> Directive 1
In the audit committee questions below, turn the paragraph that starts "3. Does internal audit use innovative approaches" into a short list that keeps its main points.
> Directive 2
Carry on the list of audit committee questions on internal audit resources below, picking up after its last question.

> Document section
______________________________

Here are some audit committee questions you can ask to check the adequacy of internal resources:

Organisation requirements

1. Does the internal audit function have the right amount of competent and professional resources to provide the right blend of internal audit services to the organisation? Does this include such things as project assurance activities over high-risk projects?

2. Where the internal audit function may not have in-house resources for technical areas (for example, ICT, treasury, safety, environment, etc.), do they try to do it anyway, or obtain subject matter specialist experts?

3. Does internal audit use innovative approaches to obtain subject matter specialist experts, for example short-term guest auditors from within the business, guest auditors from other organisations or jurisdictions, longer-term rotation program within the business, specialist contractors and service providers, etc?

Insights from the chief audit executive

4. What significant assurance gaps are there in relation to the over-arching assurance framework (lines of defence)? Is the internal audit plan sufficiently co-ordinated with other internal and external assurance providers?

5. Is the internal audit function sufficiently resourced with competent and objective professionals capable of carrying out the internal audit plan? If not, what reasonable steps could be pursued?

6. What features of the audit universe cannot be reasonably covered in the internal audit plan, particularly the top five risks that internal audit may not be able to cover with its current resources?

7. What would be the result from a risk perspective if internal audit had 10% more or 10% less budget?

Past internal audit budgets

image-from-rawpixel-id-146482-jpeg8. Do past internal audit budgets provide a reasonable basis for the current budget? Is the proposed budget mix appropriate between employee costs, co-sourcing expenses, consulting costs, investment in training, technology license costs, travel expenses, and administrative costs? What would be the result of a zero-based budgeting approach?

9. Has the organisation’s overall capital and operating spending been growing or contracting over the corresponding period, and in what proportion to the internal audit budget?

10. Have there been any significant variances in recent years between internal audit’s approved budget and its actual spending? If so, why?

Benchmarking analysis

11. Is there reasonable benchmarking information available that compares the organisation’s internal audit budget by turnover with similar internal audit activities in comparable organisations (that ‘compares apples with apples’)?

12. What is the average cost per productive audit day delivered, and how does this rate compare to peers and external service providers?

______________________________

Records from a dataset:
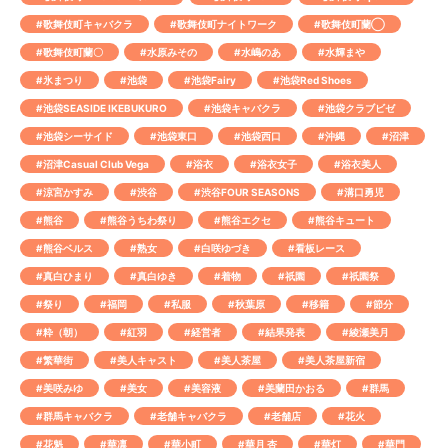
#歌舞伎町キャバクラ
#歌舞伎町ナイトワーク
#歌舞伎町蘭◯
#歌舞伎町蘭〇
#水原みその
#水嶋のあ
#水輝まや
#氷まつり
#池袋
#池袋Fairy
#池袋Red Shoes
#池袋SEASIDE IKEBUKURO
#池袋キャバクラ
#池袋クラブビゼ
#池袋シーサイド
#池袋東口
#池袋西口
#沖縄
#沼津
#沼津Casual Club Vega
#浴衣
#浴衣女子
#浴衣美人
#涼宮かすみ
#渋谷
#渋谷FOUR SEASONS
#溝口勇児
#熊谷
#熊谷うちわ祭り
#熊谷エクセ
#熊谷キュート
#熊谷ベルス
#熟女
#白咲ゆづき
#看板レース
#真白ひまり
#真白ゆき
#着物
#祇園
#祇園祭
#祭り
#福岡
#私服
#秋葉原
#移籍
#節分
#粋（朝）
#紅羽
#経営者
#結果発表
#綾瀬美月
#繁華街
#美人キャスト
#美人茶屋
#美人茶屋新宿
#美咲みゆ
#美女
#美容液
#美蘭田かおる
#群馬
#群馬キャバクラ
#老舗キャバクラ
#老舗店
#花火
#花魁
#華凛
#華小町
#華月 杏
#華灯
#華門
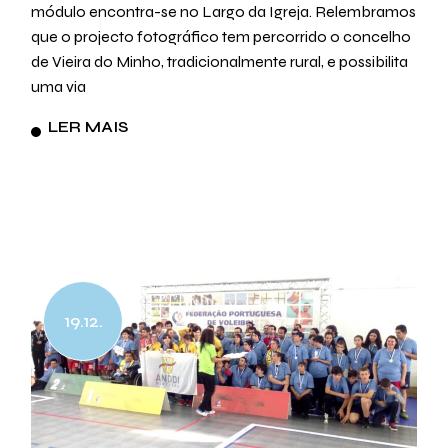
módulo encontra-se no Largo da Igreja. Relembramos
que o projecto fotográfico tem percorrido o concelho
de Vieira do Minho, tradicionalmente rural, e possibilita
uma via
LER MAIS
19.12.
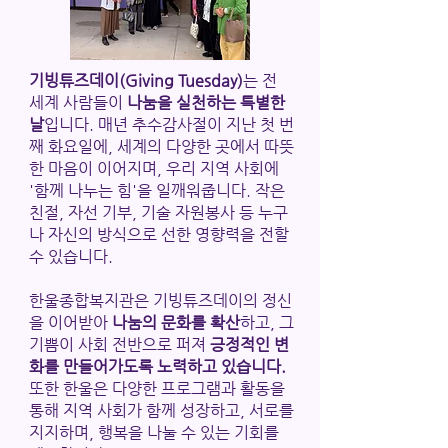
기빙튜즈데이(Giving Tuesday)
는 전
세계 사람들이
나눔을 실천하는 특별한
날
입니다. 매년 추수감사절이 지난 첫 번
째 화요일에, 세계의 다양한 곳에서 따뜻
한 마음이 이어지며, 우리 지역 사회에
'함께 나누는 힘'을 일깨워줍니다. 작은
친절, 자선 기부, 기술 자원봉사 등 누구
나 자신의 방식으로 선한 영향력을 전할
수 있습니다.
한울종합복지관은 기빙튜즈데이의 정신
을 이어받아
나눔의 문화를 확산
하고, 그
기쁨이 사회 전반으로 퍼져
긍정적인 변
화를 만들어가도록 노력하고 있습니다.
또한 한울은 다양한 프로그램과 활동을
통해 지역 사회가 함께 성장하고, 서로를
지지하며, 행복을 나눌 수 있는 기회를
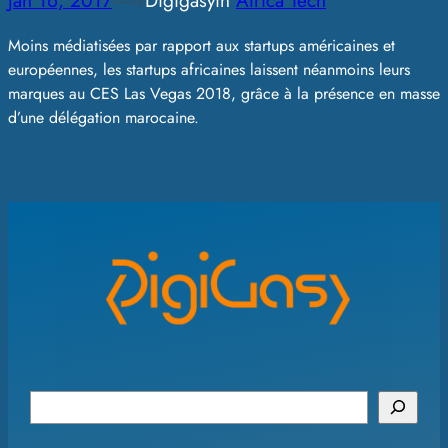
Jan 16, 2017
—
Digigasy
in
Africa Tech
by
Moins médiatisées par rapport aux startups américaines et
européennes, les startups africaines laissent néanmoins leurs
marques au CES Las Vegas 2018, grâce à la présence en masse
d’une délégation marocaine.
S
e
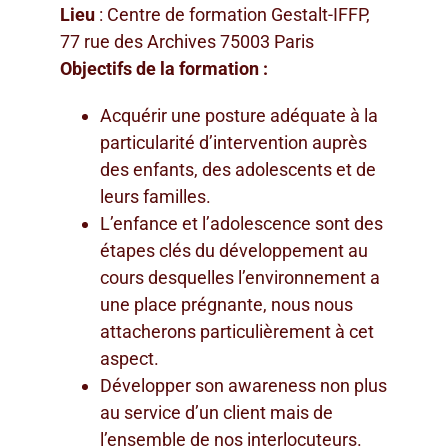
Lieu
: Centre de formation Gestalt-IFFP,
77 rue des Archives 75003 Paris
Objectifs de la formation :
Acquérir une posture adéquate à la
particularité d’intervention auprès
des enfants, des adolescents et de
leurs familles.
L’enfance et l’adolescence sont des
étapes clés du développement au
cours desquelles l’environnement a
une place prégnante, nous nous
attacherons particulièrement à cet
aspect.
Développer son awareness non plus
au service d’un client mais de
l’ensemble de nos interlocuteurs.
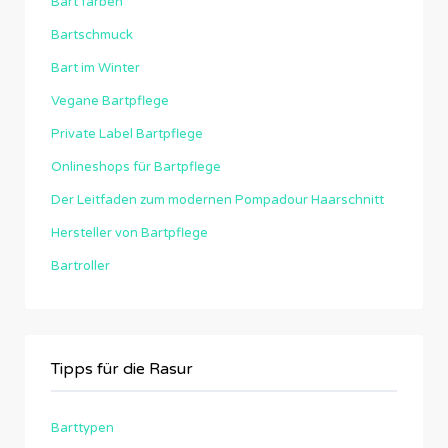
Bart färben
Bartschmuck
Bart im Winter
Vegane Bartpflege
Private Label Bartpflege
Onlineshops für Bartpflege
Der Leitfaden zum modernen Pompadour Haarschnitt
Hersteller von Bartpflege
Bartroller
Tipps für die Rasur
Barttypen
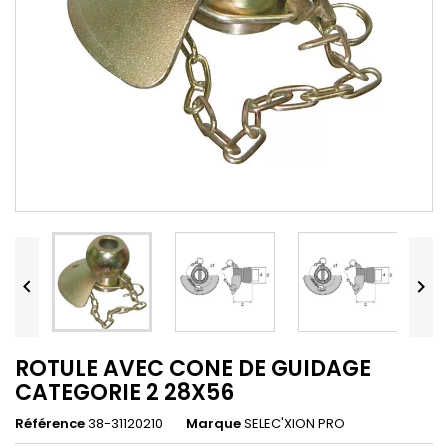


ROTULE AVEC CONE DE GUIDAGE
CATEGORIE 2 28X56
Référence
38-31120210
Marque
SELEC'XION PRO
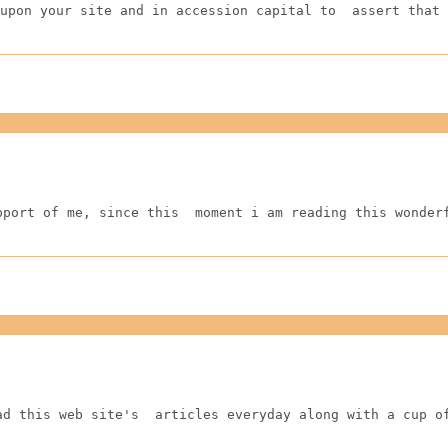
upon your site and in accession capital to  assert that 
pport of me, since this  moment i am reading this wonder
ad this web site's  articles everyday along with a cup o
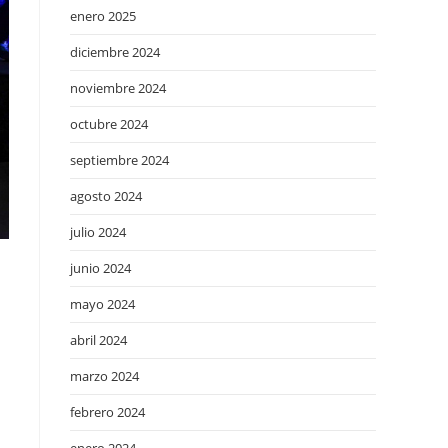
enero 2025
diciembre 2024
noviembre 2024
octubre 2024
septiembre 2024
agosto 2024
julio 2024
junio 2024
mayo 2024
abril 2024
marzo 2024
febrero 2024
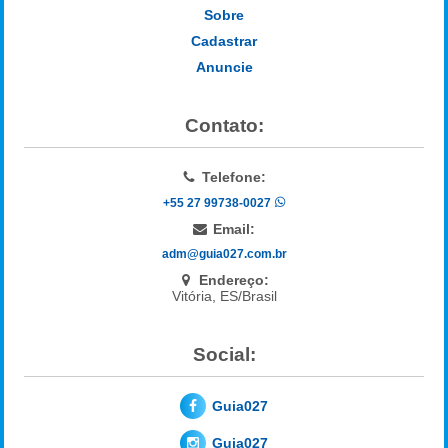
Sobre
Cadastrar
Anuncie
Contato:
Telefone:
+55 27 99738-0027
Email:
adm@guia027.com.br
Endereço:
Vitória, ES/Brasil
Social:
Guia027
Guia027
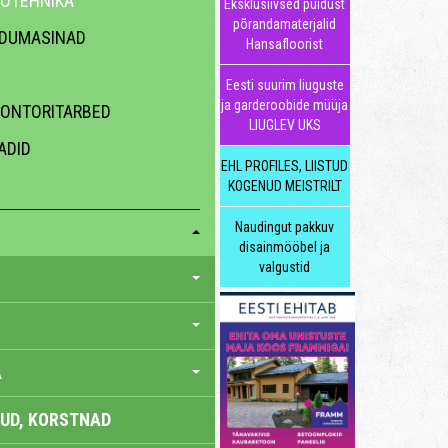
EOTEHNIKA
Eksklusiivsed puidust
põrandamaterjalid
ODUMASINAD
Hansafloorist
Eesti suurim liuguste
ja garderoobide müüja
KONTORITARBED
LIUGLEV UKS
ADID
EHL PROFILES, LIISTUD
KOGENUD MEISTRILT
Naudingut pakkuv
disainmööbel ja
valgustid
A
UD, KORSTNAD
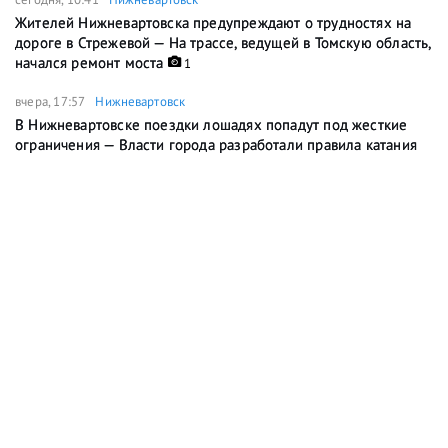
Жителей Нижневартовска предупреждают о трудностях на
дороге в Стрежевой — На трассе, ведущей в Томскую область,
начался ремонт моста
1
вчера, 17:57
Нижневартовск
В Нижневартовске поездки лошадях попадут под жесткие
ограничения — Власти города разработали правила катания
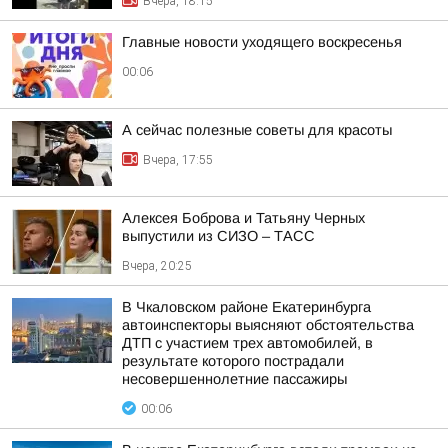
Вчера, 18:15
Главные новости уходящего воскресенья
00:06
А сейчас полезные советы для красоты
Вчера, 17:55
Алексея Боброва и Татьяну Черных
выпустили из СИЗО – ТАСС
Вчера, 20:25
В Чкаловском районе Екатеринбурга
автоинспекторы выясняют обстоятельства
ДТП с участием трех автомобилей, в
результате которого пострадали
несовершеннолетние пассажиры
00:06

______________________________

> Written response 1
Does internal audit find subject matter experts in new ways, such as:
- short-term guest auditors from within the business
- guest auditors from other organizations or jurisdictions
- a longer-term rotation program within the business
- specialist contractors and service providers

> Written response 2
13. Does the proposed internal audit plan strike an appropriate balance between traditional assurance engagements and advisory work, with sufficient time available to accommodate management-initiated requests?

14. Is information on the benchmarking ‘spend’ or function size only considered as a guide, representing just one factor for assessing an organisation’s overall assurance coverage? Has the organisation evaluated effectiveness of all assurance activities across all lines of defence?

15. Does internal audit 100% complete its internal audit plan in the year it is due?

Environmental assessment

16. Are there any unique features of the audit universe to be considered, with respect to geographical coverage, international operations, number of locations, extent of centralisation, business maturity, assurance arrangements, or regulatory requirements?

17. Has internal audit considered the velocity of risks, or the speed at which risks are likely to develop in its environmental assessment?

18. Are there any unique features of the risk profile to be considered, such as risk appetite of the board, risk management maturity, business specific risks, effects of disruptive innovation, control effectiveness, maturity level of each of the lines of defence, and the extent of collaborative reporting?

19. Has internal audit considered where new issues might surface by considering goals, objectives, budgets, forecasts, performance, and potential changes in business operations?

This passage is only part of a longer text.